Учительница, старая английская дева, находила это положение в порядке вещей.
Но Никитка был русским, а это означало, что душою он – каково бы ни было внешнее положение человека в обществе, – верил, что во внутреннем духовном мире все люди братья и все равны. Братство людей ощущалось им непреложною истиной, внешние же преимущества одних над другими – жизненной случайностью. Никитка легко переносил обиду, насмешки, удар, оскорбление, если они наносились кем-либо, стоящим с ним наравне, то есть человеком человеку, без высокомерия, не сверху вниз. Его положение в школе, низводившее его на уровень низшего существа, с которым даже не разговаривают – глубоко ранило его, заставило его усомниться в единственном своем жизненном сокровище – в своем человеческом достоинстве, в собственной человеческой ценности Обратной стороной этого горького чувства явились всё возраставшие в нем неприязнь и недоверие к обществу.
Учиться по-английски ему было трудно. Умея читать и писать по-русски, он усвоил фонетическую систему языка легко и просто. Заучивание слова по буквам изумило его, он не понимал сути, произносил каждую букву в слове, как звук, и вызывал этим и смех класса и гнев учительницы, даже не понимая ‘причины бурной реакции. Заучивание текстов из Библии было для него мучением, и попался он именно на ней: списывал с заготовленной бумажки заданный текст.
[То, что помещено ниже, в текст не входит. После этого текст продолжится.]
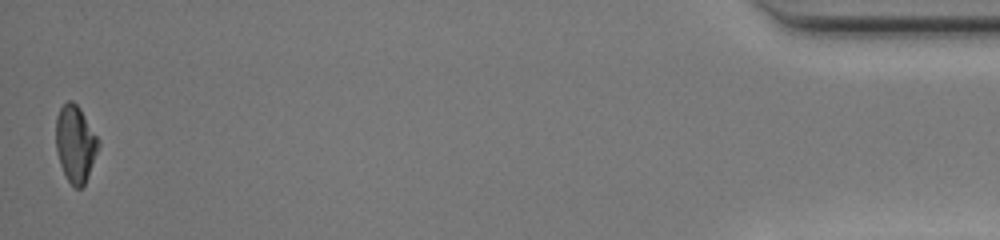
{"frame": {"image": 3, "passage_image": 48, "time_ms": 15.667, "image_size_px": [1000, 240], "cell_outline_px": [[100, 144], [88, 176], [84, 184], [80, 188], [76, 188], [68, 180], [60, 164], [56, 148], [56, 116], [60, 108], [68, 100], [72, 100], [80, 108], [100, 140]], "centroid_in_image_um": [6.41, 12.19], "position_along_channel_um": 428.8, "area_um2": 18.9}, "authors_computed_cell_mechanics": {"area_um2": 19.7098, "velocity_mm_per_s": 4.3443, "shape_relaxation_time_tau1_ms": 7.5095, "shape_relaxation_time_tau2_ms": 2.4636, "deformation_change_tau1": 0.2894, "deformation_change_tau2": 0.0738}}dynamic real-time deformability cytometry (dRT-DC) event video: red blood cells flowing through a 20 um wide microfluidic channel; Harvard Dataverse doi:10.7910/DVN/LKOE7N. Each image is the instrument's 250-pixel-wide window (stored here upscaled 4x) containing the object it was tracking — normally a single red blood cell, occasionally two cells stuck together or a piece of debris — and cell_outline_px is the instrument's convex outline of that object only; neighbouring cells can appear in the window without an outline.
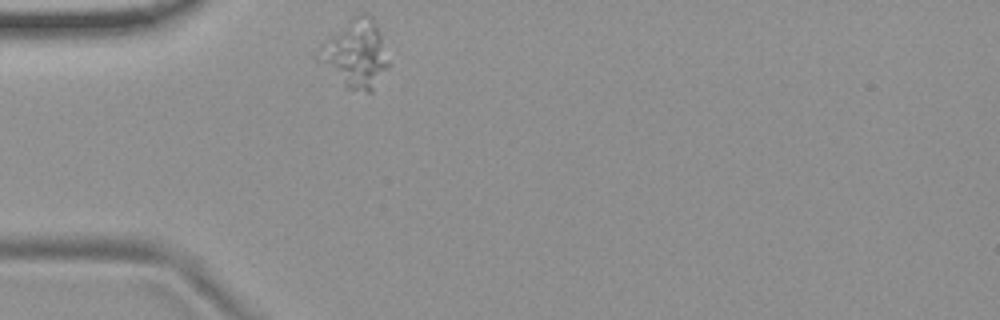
{"species": "common noctule bat (a hibernating species)", "species_latin": "Nyctalus noctula", "temperature_condition": "room temperature", "stored_images_in_passage": 41, "camera_frame_rate_fps": 3000, "um_per_image_px": 0.085, "animal": {"sex": "female", "body_mass_g": 19.9}, "frame": {"image": 1, "passage_image": 1, "time_ms": 0.0, "image_size_px": [1000, 320], "cell_outline_px": [[388, 68], [372, 92], [368, 92], [344, 88], [312, 56], [352, 16], [360, 12], [368, 12], [380, 32], [388, 64]], "centroid_in_image_um": [30.19, 4.62], "position_along_channel_um": 54.8, "area_um2": 27.57}}
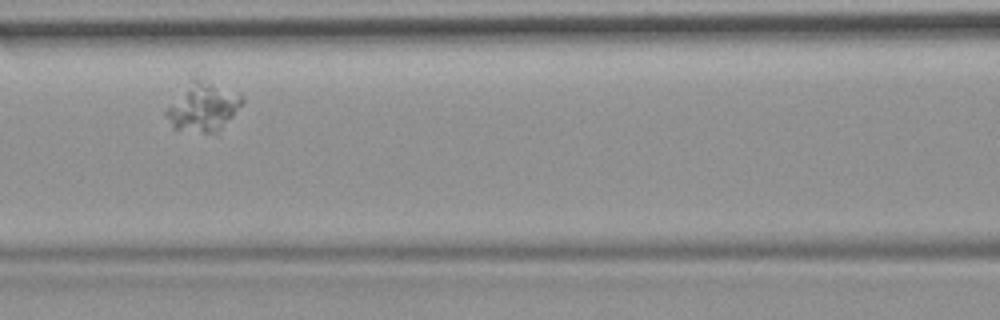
{"frame": {"image": 2, "passage_image": 10, "time_ms": 3.0, "image_size_px": [1000, 320], "cell_outline_px": [[244, 100], [232, 116], [216, 132], [200, 132], [172, 128], [164, 116], [164, 112], [196, 68], [200, 64], [240, 92], [244, 96]], "centroid_in_image_um": [17.29, 8.77], "position_along_channel_um": 149.3, "area_um2": 24.33}}
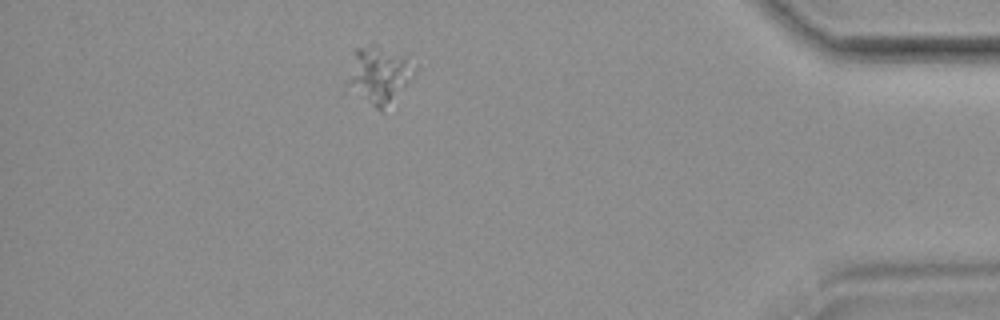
{"frame": {"image": 3, "passage_image": 35, "time_ms": 11.333, "image_size_px": [1000, 320], "cell_outline_px": [[420, 64], [404, 84], [380, 108], [376, 108], [348, 84], [348, 80], [356, 48], [372, 40]], "centroid_in_image_um": [32.23, 6.16], "position_along_channel_um": 403.0, "area_um2": 20.92}}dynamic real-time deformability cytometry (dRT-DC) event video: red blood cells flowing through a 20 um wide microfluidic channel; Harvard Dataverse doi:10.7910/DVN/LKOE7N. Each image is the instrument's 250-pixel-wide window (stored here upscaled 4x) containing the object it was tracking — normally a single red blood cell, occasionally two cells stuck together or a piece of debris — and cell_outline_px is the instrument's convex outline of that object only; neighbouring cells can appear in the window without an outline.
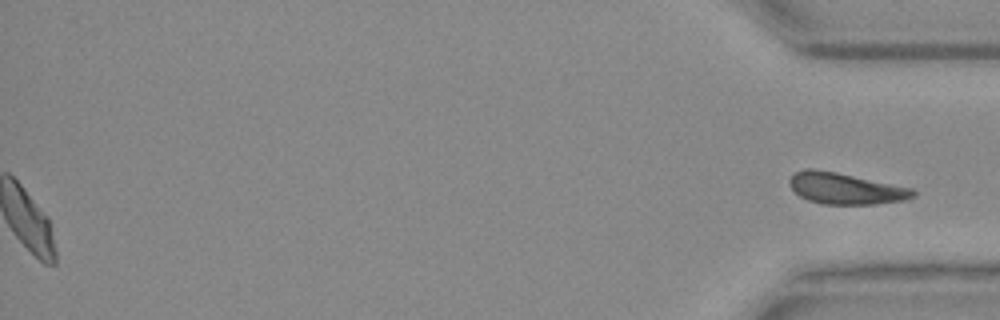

В глазах педагогов это было мошенничеством и ложью – наиболее тяжкими и строго наказуемыми школьными пороками. В глазах Никитки это было легким проступком. Не будучи лжецом по натуре, Никитка в нужде легко прибегал ко лжи во имя самосохранения, как часто делают бедные иди беззащитные дети, спасаясь от наказания. Все те, кого он знал, тоже при случае лгали, и чаще всего по тем же соображениям – из страха. Так, например, все лгали японской полиции, китайским судьям, сборщикам налогов, таможенным чиновникам. Создавался особый моральный принцип: лгать плохо, грех, если это вредит ближнему; лгать допустимо, если это спасает тебя от врага, от беды.
Пойманный на обмане в школе, Никитка готов был извиниться, побожиться, что больше не будет, стать на колени, если надо. Если б учительница тут же, в порыве гнева, избила его, он не защищался бы, перенес, как должное, его били не раз. Если б весь класс тут же накинулся на него, и это бы Никитка перенес и на другой день забыл.
Но организованное унижение человека ему было и ново и непонятно. Поэтому когда ему объявили, что в назначенный день он будет публично телесно наказан, он изумился, не веря: в русских школах о телесных наказаниях давно не было слышно. Он не предполагал, что это вообще возможно.
И все же он явился в должное время, чтобы быть наказанным. Он шел один, с лицом, горящим от смущения, от нового вида страха перед человеком, – всё еще не веря, что его могут публично бить за списанный текст из Библии. Он слыхал, что бьют в тюрьме, но… в школе?..
Всё было готово. Ученики школы в полном составе были выстроены в ряды, девочки взвизгивали от волнения. Учителя стояли торжественной группой – и, наконец, появился директор школы с розгой. Пока он наказывал Никитку, школьный колокол звонил редкими похоронными ударами, чтобы все, и в школе и вне ее, знали о печальном событии – падении человека.
Насколько сильна была физическая боль, Никитка не помнил. Но в душе его произошел надрыв, которого он уже не смог вынести.
Когда наказание было закончено, он встал, подтянул свои штанишки и ушел – прямо, из города, из Тяньцзиня, чтоб никогда уже не возвращаться.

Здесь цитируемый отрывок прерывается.